25 March 2009, 2009 EDT

Two months ago — before the Inaugural — I blogged “The ‘war on terror’ is over.” At that time, the British Foreign Secretary said that the UK no longer used the phrase.

Now, apparently, the US will stop using the phrase as well:

The Obama administration appears to be backing away from the phrase “global war on terror,” a signature rhetorical legacy of its predecessor.

In a memo e-mailed this week to Pentagon staff members, the Defense Department’s office of security review noted that “this administration prefers to avoid using the term ‘Long War’ or ‘Global War on Terror’ [GWOT.] Please use ‘Overseas Contingency Operation.’ ”

The Washington Post story quotes some government officials who seem to be less-than-certain that this shift in rhetoric has occurred.

On February 16, a report issued by the International Commission of Jurists recommended that the US and other states back off of their war on terror. This is from their press release:

The Eminent Jurists Panel on Terrorism, Counter-Terrorism and Human Rights, established by the International Commission of Jurists (ICJ), has based its report “Assessing Damage, Urging Action” on sixteen hearings covering more than forty countries in all regions of the world.

“In the course of this inquiry, we have been shocked by the extent of the damage done over the past seven years by excessive or abusive counter-terrorism measures in a wide range of countries around the world. Many governments, ignoring the lessons of history, have allowed themselves to be rushed into hasty responses to terrorism that have undermined cherished values and violated human rights. The result is a serious threat to the integrity of the international human rights legal framework,” said Justice Arthur Chaskalson, the Chair of the Panel, former Chief Justice of South Africa and first President of the South African Constitutional Court…

The report calls for the rejection of the “war on terror” paradigm and for a full repudiation of the policies grounded in it. It emphasises that criminal justice systems, not secret intelligence, should be at the heart of the legal response to terrorism.

Plenty of domestic critics have critized the framework as well:

“Declaring war on a method of violence was like declaring war on amphibious warfare,” said Jeffrey Record, a strategy expert at the US military’s Air War College in Alabama.

“Also, it suggested that there was a military solution, and that we were at war with all practitioners of terrorism, whether they threatened American interests or not. ‘War’ is very much overused here in the United States – on crime, drugs, poverty. Everything has to be a war. We would have been much smarter to approach terrorism as the Europeans do, as a criminal activity.”

Anyone interested in Dan’s work on empire would also want to note that the “war on terror” framing made it easier for America’s disparate foes to work together. From the Post story quoted up-top:

John A. Nagl, the former Army officer who helped write the military’s latest counterinsurgency field manual, said the phrase “was enormously unfortunate because I think it pulled together disparate organizations and insurgencies.”
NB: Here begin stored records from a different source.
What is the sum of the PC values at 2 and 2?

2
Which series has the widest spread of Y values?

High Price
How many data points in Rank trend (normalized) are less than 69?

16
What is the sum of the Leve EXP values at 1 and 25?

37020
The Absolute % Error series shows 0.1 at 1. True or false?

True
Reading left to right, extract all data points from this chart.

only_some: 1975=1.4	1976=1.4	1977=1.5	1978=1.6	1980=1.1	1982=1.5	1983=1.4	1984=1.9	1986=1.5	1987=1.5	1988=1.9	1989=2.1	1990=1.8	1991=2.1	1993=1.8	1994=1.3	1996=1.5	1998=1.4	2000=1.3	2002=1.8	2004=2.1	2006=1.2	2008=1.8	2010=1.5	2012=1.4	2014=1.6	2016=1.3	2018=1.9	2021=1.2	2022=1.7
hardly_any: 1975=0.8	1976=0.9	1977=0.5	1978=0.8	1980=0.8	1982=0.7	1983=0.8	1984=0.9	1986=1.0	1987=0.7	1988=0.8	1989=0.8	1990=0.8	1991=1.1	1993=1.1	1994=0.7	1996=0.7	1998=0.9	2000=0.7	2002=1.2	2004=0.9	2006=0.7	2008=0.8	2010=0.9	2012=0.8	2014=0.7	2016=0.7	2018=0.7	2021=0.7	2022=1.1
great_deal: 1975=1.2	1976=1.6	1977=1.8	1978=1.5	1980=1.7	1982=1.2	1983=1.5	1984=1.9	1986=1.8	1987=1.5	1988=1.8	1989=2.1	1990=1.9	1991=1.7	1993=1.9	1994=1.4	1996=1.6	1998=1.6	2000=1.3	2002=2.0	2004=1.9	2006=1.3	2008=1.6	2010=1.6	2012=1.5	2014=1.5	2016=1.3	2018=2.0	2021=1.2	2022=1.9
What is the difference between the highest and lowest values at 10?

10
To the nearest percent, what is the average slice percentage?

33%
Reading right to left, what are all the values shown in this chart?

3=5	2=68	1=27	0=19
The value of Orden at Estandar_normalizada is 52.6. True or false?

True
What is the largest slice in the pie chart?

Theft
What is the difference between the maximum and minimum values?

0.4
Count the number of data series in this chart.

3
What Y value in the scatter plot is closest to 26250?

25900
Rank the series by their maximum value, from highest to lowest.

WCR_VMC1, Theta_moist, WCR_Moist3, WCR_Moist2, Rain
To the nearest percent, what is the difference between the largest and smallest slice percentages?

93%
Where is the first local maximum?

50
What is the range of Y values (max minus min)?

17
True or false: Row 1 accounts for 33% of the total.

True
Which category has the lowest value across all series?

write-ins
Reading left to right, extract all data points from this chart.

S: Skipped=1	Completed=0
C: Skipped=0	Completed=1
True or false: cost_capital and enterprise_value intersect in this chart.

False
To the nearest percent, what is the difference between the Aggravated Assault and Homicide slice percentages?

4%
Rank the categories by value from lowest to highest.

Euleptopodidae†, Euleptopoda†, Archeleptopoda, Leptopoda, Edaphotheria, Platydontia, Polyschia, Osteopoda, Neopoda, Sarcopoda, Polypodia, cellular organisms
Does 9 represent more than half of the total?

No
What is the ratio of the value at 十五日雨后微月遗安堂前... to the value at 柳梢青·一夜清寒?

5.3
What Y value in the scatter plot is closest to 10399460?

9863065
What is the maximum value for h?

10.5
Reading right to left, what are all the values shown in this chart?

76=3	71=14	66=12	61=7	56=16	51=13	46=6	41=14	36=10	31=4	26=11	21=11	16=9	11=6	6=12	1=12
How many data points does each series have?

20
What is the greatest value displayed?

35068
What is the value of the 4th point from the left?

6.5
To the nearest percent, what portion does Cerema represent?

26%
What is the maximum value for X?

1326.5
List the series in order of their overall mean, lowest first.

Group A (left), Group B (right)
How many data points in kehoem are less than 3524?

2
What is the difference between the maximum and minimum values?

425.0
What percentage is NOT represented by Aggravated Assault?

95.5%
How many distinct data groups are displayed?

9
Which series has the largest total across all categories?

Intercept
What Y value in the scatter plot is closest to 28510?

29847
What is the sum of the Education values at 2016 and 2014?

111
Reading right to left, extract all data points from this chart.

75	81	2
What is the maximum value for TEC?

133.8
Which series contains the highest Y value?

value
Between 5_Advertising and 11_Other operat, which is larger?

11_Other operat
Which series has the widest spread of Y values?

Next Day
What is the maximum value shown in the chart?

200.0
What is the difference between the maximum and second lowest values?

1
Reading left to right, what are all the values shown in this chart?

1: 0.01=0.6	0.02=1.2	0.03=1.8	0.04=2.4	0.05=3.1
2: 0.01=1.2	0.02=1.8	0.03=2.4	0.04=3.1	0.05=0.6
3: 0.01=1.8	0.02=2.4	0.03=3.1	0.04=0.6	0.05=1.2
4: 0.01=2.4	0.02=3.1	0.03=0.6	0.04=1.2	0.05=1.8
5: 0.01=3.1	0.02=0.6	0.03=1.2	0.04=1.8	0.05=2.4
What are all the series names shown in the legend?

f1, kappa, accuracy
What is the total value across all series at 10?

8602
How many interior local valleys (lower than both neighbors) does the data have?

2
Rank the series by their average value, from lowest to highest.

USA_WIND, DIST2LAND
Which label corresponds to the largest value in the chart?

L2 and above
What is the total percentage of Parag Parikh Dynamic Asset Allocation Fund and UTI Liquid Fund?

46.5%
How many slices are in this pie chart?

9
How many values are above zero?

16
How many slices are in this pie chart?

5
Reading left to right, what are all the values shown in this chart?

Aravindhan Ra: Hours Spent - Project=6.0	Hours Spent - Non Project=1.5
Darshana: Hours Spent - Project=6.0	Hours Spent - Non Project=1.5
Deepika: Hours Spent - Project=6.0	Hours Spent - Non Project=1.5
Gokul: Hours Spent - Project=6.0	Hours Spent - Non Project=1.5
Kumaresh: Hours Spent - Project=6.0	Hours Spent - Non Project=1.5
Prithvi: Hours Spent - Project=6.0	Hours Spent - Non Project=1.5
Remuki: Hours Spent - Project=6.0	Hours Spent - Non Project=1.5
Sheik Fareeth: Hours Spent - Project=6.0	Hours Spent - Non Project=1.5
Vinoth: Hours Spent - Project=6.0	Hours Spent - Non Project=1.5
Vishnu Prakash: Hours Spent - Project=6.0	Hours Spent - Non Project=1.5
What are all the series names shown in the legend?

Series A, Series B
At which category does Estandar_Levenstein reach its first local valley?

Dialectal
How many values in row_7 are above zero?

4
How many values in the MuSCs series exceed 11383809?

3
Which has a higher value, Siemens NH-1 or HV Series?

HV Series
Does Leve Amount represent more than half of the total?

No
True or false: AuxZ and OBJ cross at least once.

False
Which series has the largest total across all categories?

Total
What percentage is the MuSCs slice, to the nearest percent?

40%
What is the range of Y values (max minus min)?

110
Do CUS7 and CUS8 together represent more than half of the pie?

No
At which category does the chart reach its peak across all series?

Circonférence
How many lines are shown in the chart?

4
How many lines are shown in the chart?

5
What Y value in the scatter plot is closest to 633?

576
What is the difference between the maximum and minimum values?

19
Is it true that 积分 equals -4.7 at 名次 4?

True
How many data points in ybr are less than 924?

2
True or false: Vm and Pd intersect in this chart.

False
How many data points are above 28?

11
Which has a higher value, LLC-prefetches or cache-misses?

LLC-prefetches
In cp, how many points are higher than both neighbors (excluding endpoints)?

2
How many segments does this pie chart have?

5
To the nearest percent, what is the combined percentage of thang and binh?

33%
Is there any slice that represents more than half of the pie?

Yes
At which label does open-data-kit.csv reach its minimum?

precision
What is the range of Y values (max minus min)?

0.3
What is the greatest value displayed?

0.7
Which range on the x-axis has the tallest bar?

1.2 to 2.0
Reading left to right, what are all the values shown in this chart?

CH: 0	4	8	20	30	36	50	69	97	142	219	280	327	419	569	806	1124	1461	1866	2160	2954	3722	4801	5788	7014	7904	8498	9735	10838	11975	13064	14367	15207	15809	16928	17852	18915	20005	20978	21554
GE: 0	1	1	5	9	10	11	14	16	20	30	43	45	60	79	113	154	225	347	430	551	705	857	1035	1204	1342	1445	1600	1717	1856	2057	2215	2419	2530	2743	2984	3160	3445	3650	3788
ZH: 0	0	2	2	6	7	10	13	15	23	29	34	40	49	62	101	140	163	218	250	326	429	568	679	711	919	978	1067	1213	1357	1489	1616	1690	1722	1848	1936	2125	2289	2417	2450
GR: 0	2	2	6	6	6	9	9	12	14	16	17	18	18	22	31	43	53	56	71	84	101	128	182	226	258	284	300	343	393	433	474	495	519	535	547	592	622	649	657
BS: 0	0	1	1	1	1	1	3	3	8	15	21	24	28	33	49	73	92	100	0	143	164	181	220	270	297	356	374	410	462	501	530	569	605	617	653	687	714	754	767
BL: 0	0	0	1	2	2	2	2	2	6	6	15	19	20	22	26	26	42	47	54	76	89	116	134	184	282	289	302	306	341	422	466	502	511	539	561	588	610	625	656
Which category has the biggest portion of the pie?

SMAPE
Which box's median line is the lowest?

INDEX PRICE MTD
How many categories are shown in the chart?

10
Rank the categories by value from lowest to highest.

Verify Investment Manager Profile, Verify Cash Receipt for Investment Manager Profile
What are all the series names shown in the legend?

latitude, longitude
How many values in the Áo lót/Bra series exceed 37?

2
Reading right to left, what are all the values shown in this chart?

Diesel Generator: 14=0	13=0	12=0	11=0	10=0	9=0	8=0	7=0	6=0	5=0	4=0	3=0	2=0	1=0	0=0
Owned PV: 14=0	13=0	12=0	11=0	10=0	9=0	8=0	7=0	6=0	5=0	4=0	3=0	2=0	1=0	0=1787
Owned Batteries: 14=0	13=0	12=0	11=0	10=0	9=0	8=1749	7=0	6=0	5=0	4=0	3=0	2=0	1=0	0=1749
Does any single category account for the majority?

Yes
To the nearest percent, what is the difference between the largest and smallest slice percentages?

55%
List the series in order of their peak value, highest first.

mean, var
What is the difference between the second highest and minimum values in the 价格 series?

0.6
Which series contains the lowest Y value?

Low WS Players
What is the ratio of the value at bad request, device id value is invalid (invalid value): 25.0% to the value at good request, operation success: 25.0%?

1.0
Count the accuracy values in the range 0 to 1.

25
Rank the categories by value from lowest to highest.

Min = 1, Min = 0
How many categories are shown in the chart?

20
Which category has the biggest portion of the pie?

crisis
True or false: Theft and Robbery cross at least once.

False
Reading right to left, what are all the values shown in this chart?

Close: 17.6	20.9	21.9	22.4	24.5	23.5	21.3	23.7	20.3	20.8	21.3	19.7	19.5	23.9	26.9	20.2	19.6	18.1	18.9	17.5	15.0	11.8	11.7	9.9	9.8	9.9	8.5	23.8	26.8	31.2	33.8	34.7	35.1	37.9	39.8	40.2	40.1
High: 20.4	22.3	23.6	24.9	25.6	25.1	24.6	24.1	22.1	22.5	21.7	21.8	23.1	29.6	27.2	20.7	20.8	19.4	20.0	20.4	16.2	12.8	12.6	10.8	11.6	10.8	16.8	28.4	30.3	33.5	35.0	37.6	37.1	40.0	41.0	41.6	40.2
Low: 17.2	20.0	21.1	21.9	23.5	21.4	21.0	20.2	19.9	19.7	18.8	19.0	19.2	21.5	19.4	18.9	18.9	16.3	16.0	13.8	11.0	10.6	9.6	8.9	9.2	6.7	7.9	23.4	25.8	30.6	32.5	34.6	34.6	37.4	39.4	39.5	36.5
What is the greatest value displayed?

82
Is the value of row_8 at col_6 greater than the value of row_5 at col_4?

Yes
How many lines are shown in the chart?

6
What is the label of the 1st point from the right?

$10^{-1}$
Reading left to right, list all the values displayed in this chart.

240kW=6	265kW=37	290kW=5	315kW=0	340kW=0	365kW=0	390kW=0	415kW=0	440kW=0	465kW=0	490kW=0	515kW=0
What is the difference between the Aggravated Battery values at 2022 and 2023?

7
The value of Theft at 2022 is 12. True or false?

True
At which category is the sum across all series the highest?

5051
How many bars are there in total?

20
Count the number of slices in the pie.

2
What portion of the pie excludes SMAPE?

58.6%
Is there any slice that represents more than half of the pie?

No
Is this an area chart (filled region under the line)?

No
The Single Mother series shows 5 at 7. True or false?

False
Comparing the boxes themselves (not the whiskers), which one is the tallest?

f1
“Our strategy should be to divide and conquer rather than make of enemies more than they are,” said Nagl, now president of the Center for a New American Security, a defense policy think tank in Washington. “We are facing a number of different insurgencies around the globe — some have local causes, some of them are transnational. Viewing them all through one lens distorts the picture and magnifies the enemy.”

Search the Duck archives, and you’ll find ZERO uses of the phrase in the title of this post. I wonder how much that will change in the next four years?